__Task to carry out__
Copy the post about marriage counseling from "Christmas Eve we" to "ones as well.", swapping "marriage counseling" for "couples therapy".

Boy, am I sure glad Jim and I went through marriage counseling BEFORE we were stuck living together 24 hours a day! We’ve definitely put it to good use these few weeks!
I’ve always thought that marriages–just by their nature–have highs and lows. Rocky times and smooth times. For a long time, we’ve enjoyed the smooth. Things seemed to be going pretty ok. I wasn’t foolish enough to think that it would always stay that way, but I enjoyed it while it lasted.
Christmas Eve we had quite a LONG discussion/fight. I asked if he thought we should do marriage counseling. He said maybe. Fast forward a month and man, I KNOW we NEED to do it. He may have said his piece, but having thought and prayed a LOT over the past weeks, there seems to be a lot going on in my brain and heart that I would like to not only share with him, but share in front of an educated ear who can hear and help heal. And I’m coming up against some resistance to counseling, which is confusing to me.
We’ve been married 23 years. There’s been some very tough ones in that number–we’ve been to marriage counseling a few times–and some very sweet ones as well.
If you are a praying sort, please pray that we would make our way to a good marriage counselor (our old one is long retired).
A respected blogger in the field of female porn addiction, Beggar’s Daughter, had an interesting thing to say today:
“…It has opened up healing conversation after healing conversation. After the most recent, I realized that the fear I had of what the future might look like is a fear any female struggler is going to share. It’s not unique to me simply because I’m an author and speaker; it’s shared by all of us.
No one has been there. The leading female voices on female porn addiction are all still single. There aren’t resources for marriages where the wife is the addict/former addict. There aren’t counselors trained to handle this specific scenario.”

__Exercise data__
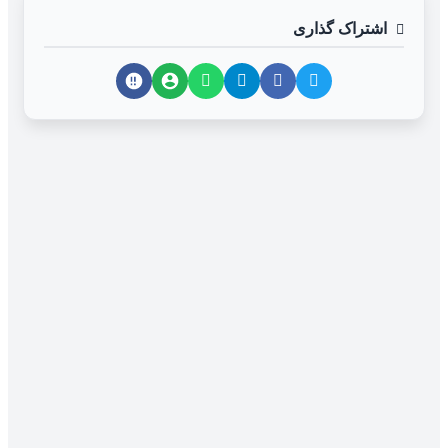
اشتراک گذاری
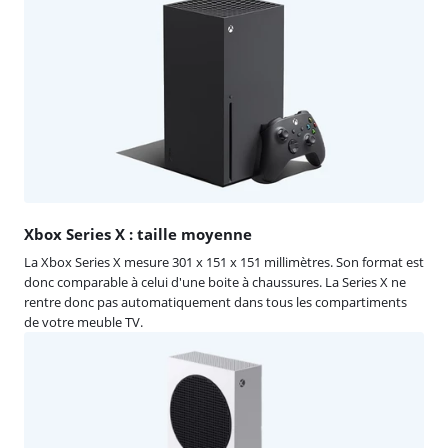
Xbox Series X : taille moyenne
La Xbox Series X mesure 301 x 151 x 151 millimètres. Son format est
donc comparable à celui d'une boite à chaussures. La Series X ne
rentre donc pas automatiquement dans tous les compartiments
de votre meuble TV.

==

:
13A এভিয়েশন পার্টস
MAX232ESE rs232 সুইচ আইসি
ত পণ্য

==

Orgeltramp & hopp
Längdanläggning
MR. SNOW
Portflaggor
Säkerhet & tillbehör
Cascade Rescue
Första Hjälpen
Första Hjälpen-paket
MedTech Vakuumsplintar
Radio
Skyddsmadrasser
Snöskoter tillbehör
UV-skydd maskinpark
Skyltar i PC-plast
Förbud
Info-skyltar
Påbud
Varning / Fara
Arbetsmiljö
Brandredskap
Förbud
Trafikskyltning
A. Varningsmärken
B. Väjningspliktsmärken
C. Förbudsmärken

__Exercise solution__
Christmas Eve we had quite a LONG discussion/fight. I asked if he thought we should do couples therapy. He said maybe. Fast forward a month and man, I KNOW we NEED to do it. He may have said his piece, but having thought and prayed a LOT over the past weeks, there seems to be a lot going on in my brain and heart that I would like to not only share with him, but share in front of an educated ear who can hear and help heal. And I’m coming up against some resistance to counseling, which is confusing to me.
We’ve been married 23 years. There’s been some very tough ones in that number–we’ve been to couples therapy a few times–and some very sweet ones as well.